The season for quarterly results is now over. The companies have presented the books of account for the first quarter. In the midst of the Covid crisis, some companies performed well, while for some it was a difficult time. Therefore, before investing in these companies, you have to see their books of account so that financially sound company can be selected. In order to shine a portfolio, it is important that the profit margins are clearly understood. In this special conversation with the experts, each sector is being scanned closely so that you can know which company you have to deal with.
Joining CNBC-Awaaz in this discussion are Gaurang Shah of Geojit Financial and Parthiv Shah of Tracom Stock Brokers.
Let us first look at the results of Q1FY22. The first quarter results were as expected. Companies have got support from weak base and partial lockdown. A sharp rise in commodity prices has had an impact on margins. According to the management, there will be an improvement in demand after June.
In Q1FY22, sales of NIFTY-50 companies have grown by 50% y-o-y and EBITDA by 41% y-o-y.
There have been downgrades in the auto, NBFCs sector and upgrades in metals and cement during this period. If we look at the triggers ahead, the reduction in lockdown restrictions, reduction in active corona cases, accelerating the pace of vaccination and the expectation of a normal monsoon are acting as triggers for the market.
If you look at different sectors, most of the private banks have shown new slippages in banks/financials. However, the impact on asset quality has been less compared to the first wave.
Looking at the technology, we are seeing strong growth (QoQ) for 4 consecutive quarters. The results of most of the companies have been better than expected. Looking at AUTO, the results of this sector have been weaker than the market estimates. The problem of auto companies has increased due to the lack of chips.
Looking at FMCG, most companies have seen double digit sales growth. Weak base, improving rural and urban demand have benefited. The problem has been compounded by rising raw material costs. Talking about METALS, the best results have been seen so far in the metal sector. It has got good price in domestic and export market.

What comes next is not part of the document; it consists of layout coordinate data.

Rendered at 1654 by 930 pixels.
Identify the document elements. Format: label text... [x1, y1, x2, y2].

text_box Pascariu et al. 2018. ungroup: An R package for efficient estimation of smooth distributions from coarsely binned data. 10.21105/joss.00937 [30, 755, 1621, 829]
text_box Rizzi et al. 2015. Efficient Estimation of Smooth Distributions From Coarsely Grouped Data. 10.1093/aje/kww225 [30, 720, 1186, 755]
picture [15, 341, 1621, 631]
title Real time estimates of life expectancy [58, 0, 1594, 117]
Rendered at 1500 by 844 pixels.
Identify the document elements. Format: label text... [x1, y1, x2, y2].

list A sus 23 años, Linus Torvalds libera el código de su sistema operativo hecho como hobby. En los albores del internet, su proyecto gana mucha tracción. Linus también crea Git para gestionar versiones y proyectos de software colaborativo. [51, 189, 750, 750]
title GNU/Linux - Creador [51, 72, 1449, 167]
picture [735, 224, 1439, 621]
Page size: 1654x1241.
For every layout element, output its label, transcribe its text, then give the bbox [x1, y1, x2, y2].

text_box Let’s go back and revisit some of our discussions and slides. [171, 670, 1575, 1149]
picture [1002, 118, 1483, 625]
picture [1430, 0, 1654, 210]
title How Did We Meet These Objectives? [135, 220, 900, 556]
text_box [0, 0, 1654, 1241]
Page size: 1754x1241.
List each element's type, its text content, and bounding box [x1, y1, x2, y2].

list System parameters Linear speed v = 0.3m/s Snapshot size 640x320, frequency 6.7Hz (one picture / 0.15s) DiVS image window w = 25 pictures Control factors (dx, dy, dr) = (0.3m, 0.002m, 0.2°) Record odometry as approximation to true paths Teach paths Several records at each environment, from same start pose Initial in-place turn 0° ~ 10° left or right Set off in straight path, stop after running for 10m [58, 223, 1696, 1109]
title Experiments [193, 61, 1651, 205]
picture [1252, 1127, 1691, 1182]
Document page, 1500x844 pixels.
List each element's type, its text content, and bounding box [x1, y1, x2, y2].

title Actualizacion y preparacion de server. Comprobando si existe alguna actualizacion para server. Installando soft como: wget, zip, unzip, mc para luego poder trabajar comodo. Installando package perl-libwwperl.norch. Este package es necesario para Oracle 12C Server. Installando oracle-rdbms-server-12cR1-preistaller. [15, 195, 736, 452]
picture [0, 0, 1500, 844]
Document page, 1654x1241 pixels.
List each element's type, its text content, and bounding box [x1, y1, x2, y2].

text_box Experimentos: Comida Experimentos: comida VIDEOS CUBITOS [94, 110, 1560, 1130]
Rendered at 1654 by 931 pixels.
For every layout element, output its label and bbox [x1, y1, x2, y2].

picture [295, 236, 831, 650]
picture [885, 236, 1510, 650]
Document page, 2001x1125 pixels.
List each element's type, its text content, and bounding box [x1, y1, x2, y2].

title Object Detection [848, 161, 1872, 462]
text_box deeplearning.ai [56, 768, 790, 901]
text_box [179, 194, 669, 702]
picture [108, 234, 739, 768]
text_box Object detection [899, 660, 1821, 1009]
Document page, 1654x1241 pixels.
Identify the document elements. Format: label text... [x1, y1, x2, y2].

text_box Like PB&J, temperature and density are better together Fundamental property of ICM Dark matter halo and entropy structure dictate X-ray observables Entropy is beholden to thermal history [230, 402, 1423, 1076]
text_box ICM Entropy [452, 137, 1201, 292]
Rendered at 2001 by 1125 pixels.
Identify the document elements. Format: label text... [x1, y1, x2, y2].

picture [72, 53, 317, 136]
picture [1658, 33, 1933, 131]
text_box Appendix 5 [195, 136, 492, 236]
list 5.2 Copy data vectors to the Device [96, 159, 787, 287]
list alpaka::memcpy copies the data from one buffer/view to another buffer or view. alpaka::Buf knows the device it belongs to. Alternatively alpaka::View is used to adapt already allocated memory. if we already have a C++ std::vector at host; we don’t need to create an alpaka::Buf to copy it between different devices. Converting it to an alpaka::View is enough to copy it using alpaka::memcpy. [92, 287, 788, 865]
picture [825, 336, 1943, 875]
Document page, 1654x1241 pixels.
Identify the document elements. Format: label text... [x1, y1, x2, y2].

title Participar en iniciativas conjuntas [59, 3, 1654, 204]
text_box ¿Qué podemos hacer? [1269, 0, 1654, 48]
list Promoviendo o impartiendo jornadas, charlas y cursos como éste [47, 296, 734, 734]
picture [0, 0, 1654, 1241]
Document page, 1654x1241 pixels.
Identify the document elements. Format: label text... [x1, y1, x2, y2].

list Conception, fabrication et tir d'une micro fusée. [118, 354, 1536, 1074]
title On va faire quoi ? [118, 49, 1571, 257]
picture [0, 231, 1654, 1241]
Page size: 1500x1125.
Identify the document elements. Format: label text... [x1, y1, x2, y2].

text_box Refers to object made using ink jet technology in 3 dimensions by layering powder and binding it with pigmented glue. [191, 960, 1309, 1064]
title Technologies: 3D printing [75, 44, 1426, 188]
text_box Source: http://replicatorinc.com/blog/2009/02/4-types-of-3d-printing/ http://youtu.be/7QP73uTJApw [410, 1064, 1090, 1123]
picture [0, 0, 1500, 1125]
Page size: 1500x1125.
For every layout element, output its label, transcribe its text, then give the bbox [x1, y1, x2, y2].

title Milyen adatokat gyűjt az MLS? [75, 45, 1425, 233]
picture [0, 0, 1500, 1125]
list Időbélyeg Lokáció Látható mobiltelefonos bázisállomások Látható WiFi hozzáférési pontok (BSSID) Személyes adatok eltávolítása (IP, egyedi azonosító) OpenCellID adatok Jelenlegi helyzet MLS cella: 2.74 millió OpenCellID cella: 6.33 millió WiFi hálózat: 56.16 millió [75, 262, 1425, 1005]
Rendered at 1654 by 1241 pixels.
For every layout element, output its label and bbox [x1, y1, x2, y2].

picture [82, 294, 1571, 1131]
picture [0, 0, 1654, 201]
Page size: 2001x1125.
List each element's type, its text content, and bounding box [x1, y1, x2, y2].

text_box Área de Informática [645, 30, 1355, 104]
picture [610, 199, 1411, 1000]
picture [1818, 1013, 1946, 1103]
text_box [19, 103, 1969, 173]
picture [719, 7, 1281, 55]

Talking about PHARMA, the results of this sector in the first quarter have been as per the expectations of the market. The results have got support from the low base. Strong demand for domestic formulations and Covid medicine has been supported. Decline in US sales, slowdown in new launches worries.
what to buy, where to get
Geojit Financial’s Gaurang Shah picks
In banking, buy HDFC Bank with a target of Rs 1950. At the same time, exit from Bank of India. Buy in Cement sector ACC with a target of Rs 2600. At the same time, Ambuja left. Buy in Metal Tata Steel with a target of Rs 1850. At the same time, sell in JSPL. Buy autos at M&M with a target of Rs.980. At the same time, stay away from Maruti.
Parthiv Shah’s Investment Advice
Parthiv Shah has buy advice on INFOSYS target Rs 2070, MARICO target Rs 625 and JB CHEMICAL target Rs 2040. At the same time, they are advised to stay away from HAPPIEST MINDS, DABUR and GLENMARK LIFE SCI.